I doubt changing a single integer to a byte is going to make any noticeable difference.

Actually it makes noticeable difference. I've just tested it and there was ~1kb/s difference (27kb/s -> 26 kb/s).

before: average = 2071285b/74.224s = 27905 b/s

img

after (type of only 1 variable changed from Integer to Byte): average = 1942540b / 72.283s = 26874 b/s

img2

And its easy to understand - this variable ( TCommandsPack.fCount ) is almost in every packet. Before it was 4 bytes, after its 1. We can calc difference as 350pps*3(b per packet) = 1050b/s.

I doubt we can get 256 commands for 0.1 second so changing fCount to Byte should not make any problems.

mk_FPS could be sent only to the server, recorded by the server, and then sent in the existing mk_PingInfo packet. It's inefficient have the clients broadcast their FPS to all other clients. For extra efficiency you could bundle the FPS measurement inside the mk_Pong command and remove mk_FPS.

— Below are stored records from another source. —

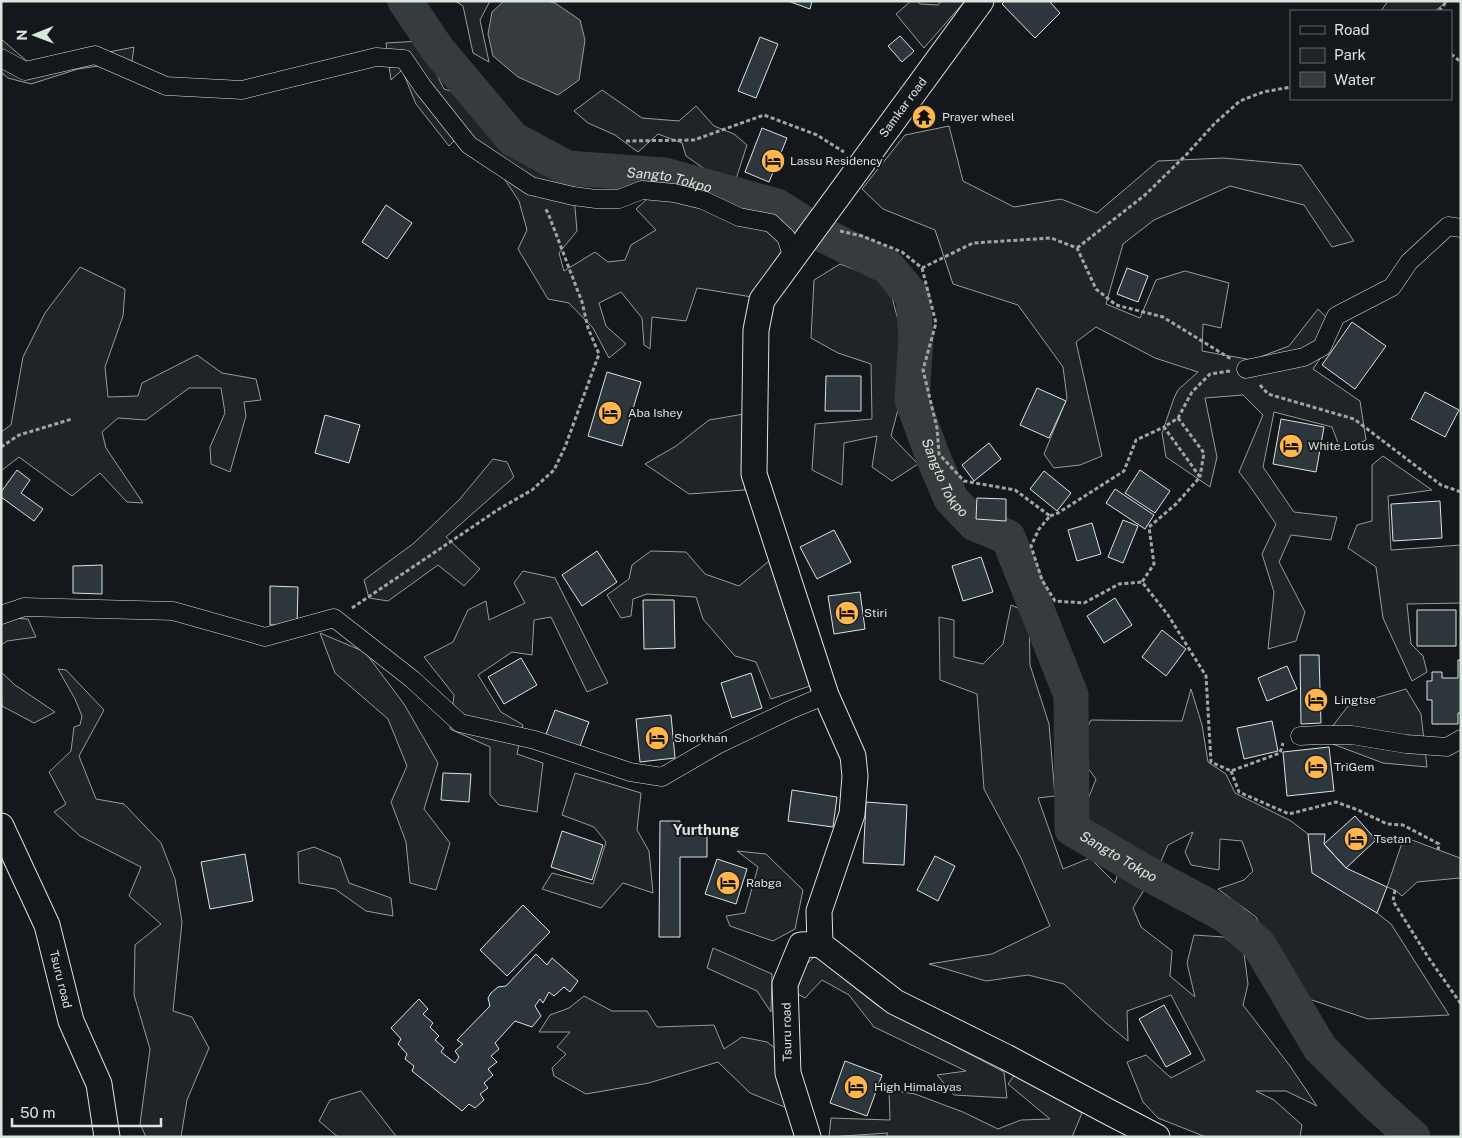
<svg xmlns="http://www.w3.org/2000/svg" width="1462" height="1138" font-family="'Public Sans',sans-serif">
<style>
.green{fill:#202428;stroke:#939e99}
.parking{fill:#24282b;stroke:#939e99}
.water{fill:#363b3e;stroke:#939e99}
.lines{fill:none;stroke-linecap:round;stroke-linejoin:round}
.river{stroke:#363b3e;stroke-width:35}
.building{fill:#2c363c;stroke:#d8e6dc}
.street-casing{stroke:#d8e6dc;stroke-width:19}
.secondary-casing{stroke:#d8e6dc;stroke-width:27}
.path{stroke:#9da8a2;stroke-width:3;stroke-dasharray:4 2.5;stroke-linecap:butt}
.street{stroke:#14181c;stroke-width:18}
.secondary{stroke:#14181c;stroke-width:25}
.labels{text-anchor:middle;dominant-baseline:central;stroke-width:4;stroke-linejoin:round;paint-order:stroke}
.street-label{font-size:12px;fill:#d8e6dc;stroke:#14181c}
.poi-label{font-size:12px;fill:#d8e6dc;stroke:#14181c;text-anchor:start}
.water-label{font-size:14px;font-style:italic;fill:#d8e6dc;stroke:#14181c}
.quarter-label{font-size:15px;font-weight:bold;fill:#d8e6dc;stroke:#14181c}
</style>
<rect width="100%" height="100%" fill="#14181c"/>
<path class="green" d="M455,1H490L480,20L489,62L473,53L463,6Z
M911,1H917L920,4L938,5L941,1H965L924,48L896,14Z
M1388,1H1448L1435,11H1381Z
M1,39L34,67L134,47L132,61L78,69L31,84L8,78L1,72Z
M420,41L444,89L460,94L496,141L536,169L573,184L577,231L559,253L564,271L595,252L608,262L625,260L631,245L656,230L636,209L647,199L679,200L787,229L784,251L752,297L697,288L686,321L652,317L650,349L644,345L642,318L621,292L599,303L606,326L626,344L609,358L593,328L569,303L548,299L518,249L527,230L519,201L495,165L460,135L449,146L416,104L402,70L391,80L386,43Z
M602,90L642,118L679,121L696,106L714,126L734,134L747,145L736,179L709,172L686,156L682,143L658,134L638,152L615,135L588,123L574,111Z
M949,126L963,181L1014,207L1061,199L1097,213L1158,161L1223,158L1301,165L1354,241L1332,247L1304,205L1230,186L1154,220L1123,244L1106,304L1140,318L1156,280L1185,271L1229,283L1221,328L1203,324L1202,351L1252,360L1289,346L1318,309L1339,331L1313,369L1360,401L1366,440L1341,451L1332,427L1274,412L1263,467L1294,512L1337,517L1331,540L1291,535L1279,562L1305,612L1296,641L1268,649L1274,592L1262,554L1276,524L1249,485L1239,472L1263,415L1243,395L1205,398L1217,457L1210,487L1166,457L1162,433L1174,398L1178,390L1198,372L1155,358L1096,327L1076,342L1102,456L1080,465L1054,468L1044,454L1067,398L1063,367L1018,305L953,284L935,230L883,209L862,189L905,135Z
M840,264L888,282L902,335L907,376L891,436L918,464L892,481L872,467L877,436L844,443L842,485L812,470L815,424L872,419L871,364L838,353L811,338L814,280Z
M80,267L125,289L123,316L105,367L108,397L138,396L142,383L197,355L222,373L256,379L261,400L244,402L246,416L230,472L211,464L210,447L225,413L221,388H189L146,420L118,418L102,432L106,448L143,503L127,502L100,473L72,496L19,457L1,471V432L11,425L23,357L45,313Z
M744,414L742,435L745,490L689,494L645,464L676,446L709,420Z
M1383,456L1432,490L1388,496L1391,550L1461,545V603L1407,604L1411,644L1423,656L1427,672L1412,681L1383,618L1376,567L1348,548L1357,525L1372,521V465Z
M493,459L507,462L514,477L446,537L480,569L464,586L438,565L388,601L369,598L364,580L414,543L459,500Z
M651,551L686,552L705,574L739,586L769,561L810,686L771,699L756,662L735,656L703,619L696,597L647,594L633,599L631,616L621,618L607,595L629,579L632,565Z
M523,571L555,578L608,683L587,692L551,617L534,620L532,655L512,652L478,675L501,712L523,725L517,754L543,763L537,812L499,805L490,795V747L450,729L454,695L424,657L453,642L468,610L486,601L489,620L525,603L514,583Z
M1011,605L1029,613L1030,665L1049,724L1055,796L1038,798L1063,869L1090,858L1115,883L1118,873L1144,890L1133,908L1141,927L1172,951L1170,976L1195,997L1187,963L1194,935L1224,937L1244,953L1248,984L1243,1005L1290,1066L1317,1106L1286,1091H1256L1274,1100L1302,1125L1300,1137H1206L1158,1118L1143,1102L1127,1062L1146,1055L1171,1078L1205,1060L1171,995L1127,1011L1128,1041L1106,1023L1064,984L1028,975L986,981L929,964L992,954L1050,926L1021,858L984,789L977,694L940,680L939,617L954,620V657L983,664L1003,644Z
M11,618L28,619L36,637L7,641L1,645V621Z
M320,633L365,652L404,704L438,763L424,809L450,843L436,890L410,883L406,842L391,802L407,766L388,719L335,673Z
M58,669L66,670L104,710L79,756L96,799L124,804L161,843L175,879L182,922L173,1011L192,1017L209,1048L187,1100L181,1137H146L140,1124L150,1049L134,995L135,945L161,924L129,896L141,867L80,836L54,812L66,804L49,772L71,751L74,727L80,725L82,716L75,699Z
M1,672L15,685L55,712L34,723L2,706Z
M1191,689L1202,725L1208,762L1226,774L1235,793L1291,821L1308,834L1377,913L1391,924L1449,1015L1368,1019L1306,998L1272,951L1256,917L1218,889L1244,880L1253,871L1242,841L1220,839L1219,870L1191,865L1185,852L1193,832L1168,845L1159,866L1103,839L1081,817L1096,779L1075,751L1091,720L1182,721Z
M1406,689L1421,714L1427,767L1383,763L1322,740L1348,706Z
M575,773L641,793L637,830L649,851L653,893L623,883L601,908L542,889L552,873L593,884L606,842L594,827L562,815Z
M314,847L340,858L349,883L391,898L393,916L366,911L335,889L299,883L298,852Z
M737,851L766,854L803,890L795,929L773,941L730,926L726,916L745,913L758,867Z
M713,948L772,974L771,1012L757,991L707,968Z
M815,956L878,1006L1004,1072L1007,1098L954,1095L937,1075L966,1071L874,1027L849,995L822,980L805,998L796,993L805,966Z
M584,996L612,1011H647L657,1027L714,1025L724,1049L742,1037L767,1042L779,1051L787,1108L750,1093L718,1062L649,1083L586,1094L554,1076L552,1068L566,1054L557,1047L570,1032H539L550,1015L569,1008Z
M1016,1073L1082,1113L1072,1137H886L888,1133L829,1137L831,1118L890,1120L889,1090L915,1094L963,1112L998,1129L1021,1120L1050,1119L1008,1084Z
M361,1091L396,1136V1137H338L319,1121L330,1100Z"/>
<path class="parking" d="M1404,837L1460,858V878L1417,882L1402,896L1395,890L1387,887Z"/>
<path class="water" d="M504,1H547L555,3L580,20L585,40L579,80L558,95L518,77L493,56L488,34L492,12Z"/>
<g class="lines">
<path class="river" id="s1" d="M405,1L438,50L513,139L567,168L664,175L777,206L821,234L888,267L913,297L916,338L912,400L933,457L951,499L975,524L1008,537L1071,695L1072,829L1143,871L1225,915L1259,945L1320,1048L1374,1102L1413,1137"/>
</g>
<path class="building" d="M788,1H812L810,9Z
M1005,1H1049L1060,13L1035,38L1002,4Z
M900,36L914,51L902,62L888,46Z
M760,37L778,44L756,98L738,91Z
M762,128L787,138L769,182L745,172Z
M386,205L412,223L387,259L362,242Z
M1127,268L1148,276L1138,302L1117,294Z
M1352,322L1386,346L1355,389L1322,365Z
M607,372L641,382L622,446L588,436Z
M826,376H861V411H825Z
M1037,388L1066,401L1049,438L1020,425Z
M1425,392L1459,410L1445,437L1411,419Z
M325,415L360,425L349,463L315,453Z
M1281,419L1324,427L1316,472L1273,464Z
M989,443L1001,459L974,481L962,465Z
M17,470L30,480L21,493L43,509L34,521L1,497V492Z
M1140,470L1170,491L1155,513L1125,493Z
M1044,471L1071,493L1057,511L1030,489Z
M1115,489L1154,515L1145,529L1106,503Z
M977,498L1006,499V521L976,519Z
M1440,501L1442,538L1393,541L1391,504Z
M1123,520L1138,526L1123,563L1108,557Z
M1092,523L1101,554L1077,561L1068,530Z
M834,530L851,562L817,579L800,547Z
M597,551L617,582L582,606L562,575Z
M981,557L993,592L963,601L952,566Z
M102,565V594L73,593V566Z
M270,586L298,587L297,625H270Z
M860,592L865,629L834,634L828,596Z
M1115,598L1132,625L1104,643L1087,616Z
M643,600H674L675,648L644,649Z
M1417,610H1456V646H1417Z
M1162,630L1186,649L1166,676L1142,657Z
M1300,655H1319L1321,723L1301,724Z
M521,658L537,685L504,704L488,677Z
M1458,660H1461V713H1458V724H1432V700H1427V681H1432V672H1442V678H1458Z
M1287,666L1297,689L1267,701L1258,678Z
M751,673L762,708L732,718L721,683Z
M555,710L589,722L579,749L545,737Z
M671,715L675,758L640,762L636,719Z
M1272,721L1278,751L1244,759L1237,728Z
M1329,747L1334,791L1287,796L1283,752Z
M443,773L471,774L469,802L441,800Z
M792,790L837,797L833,827L788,821Z
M866,802L907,805L904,865L863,863Z
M1355,816L1376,840L1346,868L1324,844Z
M660,821H680V831H707V857H680V937H659Z
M562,831L603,845L592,880L551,867Z
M1308,834H1325L1324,844L1346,868L1387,887L1377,913L1312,873Z
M245,854L253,901L210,909L201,862Z
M935,856L955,866L938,901L917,890Z
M717,859L747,869L736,904L705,894Z
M523,905L550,932L507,976L480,950Z
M536,954L547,965L552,958L578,981L570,992L564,987L554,996L549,992L543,1003L540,999L535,1006L541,1016L532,1027L515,1021L495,1043L499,1049L491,1056L497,1062L488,1069L493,1075L484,1083L488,1088L480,1094L484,1100L475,1108L469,1104L462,1111L412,1071L414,1066L405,1059L407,1054L398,1044L401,1039L391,1028L419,999L428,1009L423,1014L433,1023L430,1027L439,1036L435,1040L444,1048L441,1052L455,1063L459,1057L455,1051L463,1044L457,1040L490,1006L488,998L491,993L498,987L506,986Z
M1164,1005L1191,1054L1166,1067L1139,1019Z
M845,1061L882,1075L867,1116L830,1103Z"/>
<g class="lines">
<g class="street-casing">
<path id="street" d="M1,58L25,71L95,55L166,86L242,90L376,57L404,59L423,87L469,145L531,186L573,196L596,199H619L642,190L674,193L703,200L739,217L771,223L786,237L793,258
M1246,369L1304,357L1322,347L1336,316L1392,287L1409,262L1448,226L1461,228
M1,615L24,607L173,611L265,637L334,618L412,679L460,723L535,740L630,772L662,777L717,745L790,710L826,695
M1300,736L1319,735H1352L1406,744L1447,747L1461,739"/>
</g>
<g class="secondary-casing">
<g id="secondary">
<path id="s2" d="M1,826L47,925L71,1021L99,1084L107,1137"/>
<path id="s3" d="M820,944L819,911L852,814L855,776L853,756L826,695L754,474L756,330L762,300L981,1"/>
<path d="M820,944L895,1002L1006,1057L1107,1111L1157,1137"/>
<path d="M808,1137L788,1073L785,984L801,945L820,944"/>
</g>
</g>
<path class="path" d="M1439,11L1447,1
M1451,54L1461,62
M626,141L694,140L764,115L817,135L844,152
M840,231L862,236L902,252L922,268L973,243L1051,238L1077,248L1096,289L1116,305L1163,317L1231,359
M1077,248L1145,195L1186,155L1215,123L1240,101L1263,92L1291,87
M922,268L936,323L923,370L937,428L939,454L964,481L1015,490L1050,516L1039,529L1031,546L1042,580L1055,601L1084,603L1119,584L1142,582
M1230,371L1210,374L1192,392L1178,418L1164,427L1200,477L1176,504L1149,527L1154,564L1142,582L1168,615L1206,676L1211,762L1231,771L1280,753L1283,743
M1260,385L1268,394L1354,419L1441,485L1461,492
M1178,418L1204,453L1200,476
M1,447L19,435L72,419
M1050,516L1058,513L1124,471L1136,440L1164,427
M352,608L499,509L532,490L554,470L565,447L599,354L588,328L582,302L548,213L545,208
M1231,771L1239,792L1289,814L1336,802L1358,810L1387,824L1403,825L1439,844L1438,850
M1395,890L1393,901L1428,957L1461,1004"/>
<use href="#street" class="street"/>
<use href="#secondary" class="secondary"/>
</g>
<defs>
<g id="temple-disc" transform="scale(1.25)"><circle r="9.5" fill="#ffb74d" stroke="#14181c"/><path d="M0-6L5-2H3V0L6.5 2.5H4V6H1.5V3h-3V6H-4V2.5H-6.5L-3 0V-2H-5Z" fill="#111"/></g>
<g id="hotel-disc" transform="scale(1.25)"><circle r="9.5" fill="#ffb74d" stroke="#14181c"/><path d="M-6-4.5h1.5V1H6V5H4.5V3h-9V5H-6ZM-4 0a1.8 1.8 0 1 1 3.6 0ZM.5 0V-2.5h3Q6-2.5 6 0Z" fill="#111"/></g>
</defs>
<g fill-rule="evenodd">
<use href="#temple-disc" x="924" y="117"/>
<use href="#hotel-disc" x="773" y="161"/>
<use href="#hotel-disc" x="610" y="413"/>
<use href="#hotel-disc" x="1291" y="446"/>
<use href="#hotel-disc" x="847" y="613"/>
<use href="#hotel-disc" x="1316" y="700"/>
<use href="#hotel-disc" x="657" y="738"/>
<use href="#hotel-disc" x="1316" y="767"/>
<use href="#hotel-disc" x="1356" y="839"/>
<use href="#hotel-disc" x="728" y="883"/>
<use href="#hotel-disc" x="856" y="1087"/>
</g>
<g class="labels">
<g class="street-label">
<text stroke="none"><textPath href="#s3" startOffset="906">Samkar road</textPath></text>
<text stroke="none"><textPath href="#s2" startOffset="165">Tsuru road</textPath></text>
<text transform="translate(787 1032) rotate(-91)">Tsuru road</text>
</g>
<g class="poi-label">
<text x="942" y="117">Prayer wheel</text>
<text x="790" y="161">Lassu Residency</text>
<text x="628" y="413">Aba Ishey</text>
<text x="1308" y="446">White Lotus</text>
<text x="864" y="613">Stiri</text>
<text x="1334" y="700">Lingtse</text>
<text x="674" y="738">Shorkhan</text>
<text x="1334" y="767">TriGem</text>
<text x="1374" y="839">Tsetan</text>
<text x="746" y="883">Rabga</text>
<text x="874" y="1087">High Himalayas</text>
</g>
<g class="water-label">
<text stroke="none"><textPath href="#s1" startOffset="340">Sangto Tokpo</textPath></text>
<text stroke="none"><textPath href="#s1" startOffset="805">Sangto Tokpo</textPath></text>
<text stroke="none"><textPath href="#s1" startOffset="1255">Sangto Tokpo</textPath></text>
</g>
<g class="quarter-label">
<text x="706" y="829">Yurthung</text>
</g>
</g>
<rect width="1462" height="1138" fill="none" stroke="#d8e6dc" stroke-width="5"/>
<rect x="1290" y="10" width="162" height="90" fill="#14181c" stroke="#626a69"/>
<rect x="1300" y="26" width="25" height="8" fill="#14181c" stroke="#626a69"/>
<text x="1334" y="35" font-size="15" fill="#d8e6dc">Road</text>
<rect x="1300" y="48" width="25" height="15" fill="#202428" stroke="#626a69"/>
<text x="1334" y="60" font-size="15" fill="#d8e6dc">Park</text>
<rect x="1300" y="72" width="25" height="15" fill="#363b3e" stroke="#626a69"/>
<text x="1334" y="85" font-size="15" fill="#d8e6dc">Water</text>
<g transform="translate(35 35) rotate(269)" stroke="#14181c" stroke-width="4" paint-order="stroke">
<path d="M0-4L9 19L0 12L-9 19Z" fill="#d8e6dc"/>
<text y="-8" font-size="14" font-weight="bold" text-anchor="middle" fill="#d8e6dc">N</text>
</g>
<path d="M12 1118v8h149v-8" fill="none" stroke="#d8e6dc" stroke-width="2.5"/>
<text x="20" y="1118" font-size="15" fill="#d8e6dc" stroke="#14181c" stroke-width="4" paint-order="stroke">50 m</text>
</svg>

I tried both options, that you suggested. First one is good, I haven't notice any difference with what we have now. But if we will update FPS via mk_Pong command, then sometimes delay between actual fps and its value may become couple of seconds. With mk_pong we can get ~1s old FPS, then it will be return with pinginfo up to another ~1s, 2s together. Also we are not going to get much out of this improvement, so I think its better to use 1st option you suggested.

upd I tried to reduce header of our package: it consists of 3 4-byte values: sender ID, recipient ID and message length. I reduced length to Word, as we have our own restriction to 20kb for packets size. Also its possible to reduce Client IDs from Integer to SmallInt - its still a lot.

average: ~25628b/s

img3

upd 2 I introduced new type TKMNetHandleIndex = SmallInt for server indexes (sender/recipient) and replaced everywhere with it. That was a lot of replaces. But it saves 4 bytes in header of absolutely every packet. average: ~24279b/s

img4

Altogether from 39kb/s to 24kb/s - about 40% less traffic!

reyandme commented 7 years ago

Yesterday we have done testing on real enviroment with 11 different players. I tested with server packets accumulation delay from 5 to 50 ms. Players did not notice any difference in gameplay for different delays. Ping was about ~60-120ms.

Here are the results, x3 game speed, measured on dedicated server. All tests were about 30sec, because values does not change much on a longer period of time.

Delay, ms PPS KB/s
5 1575 127
10 1572 126
15 1561 125
20 1053 98
30 1045 97
40 847 85
50 766 81

Here it looks like 20ms is the best option.

Also I was thinking if we can set this parameter, depending of lobby - for fewer number of players/game speed we can set delay to 5ms or just do not use it at all, and when more players want to play - we can set it up to 20-30ms. 40 to 50ms still could be noticable for players IMO.

Not sure why 5-15ms have close numbers, same as for 20-30ms. May be 5-15 ms is not enought to catch significant amount of packets from different players, so its almost peer-server-peer for everybody (same as for r6720).

Unfortunally I forget to test r6720 with let's say 10 players. But probably will do it in future. But even here we can see huge difference between 5 and 50 ms. Or even 5 and 20. More important the scalability is much better in that topology.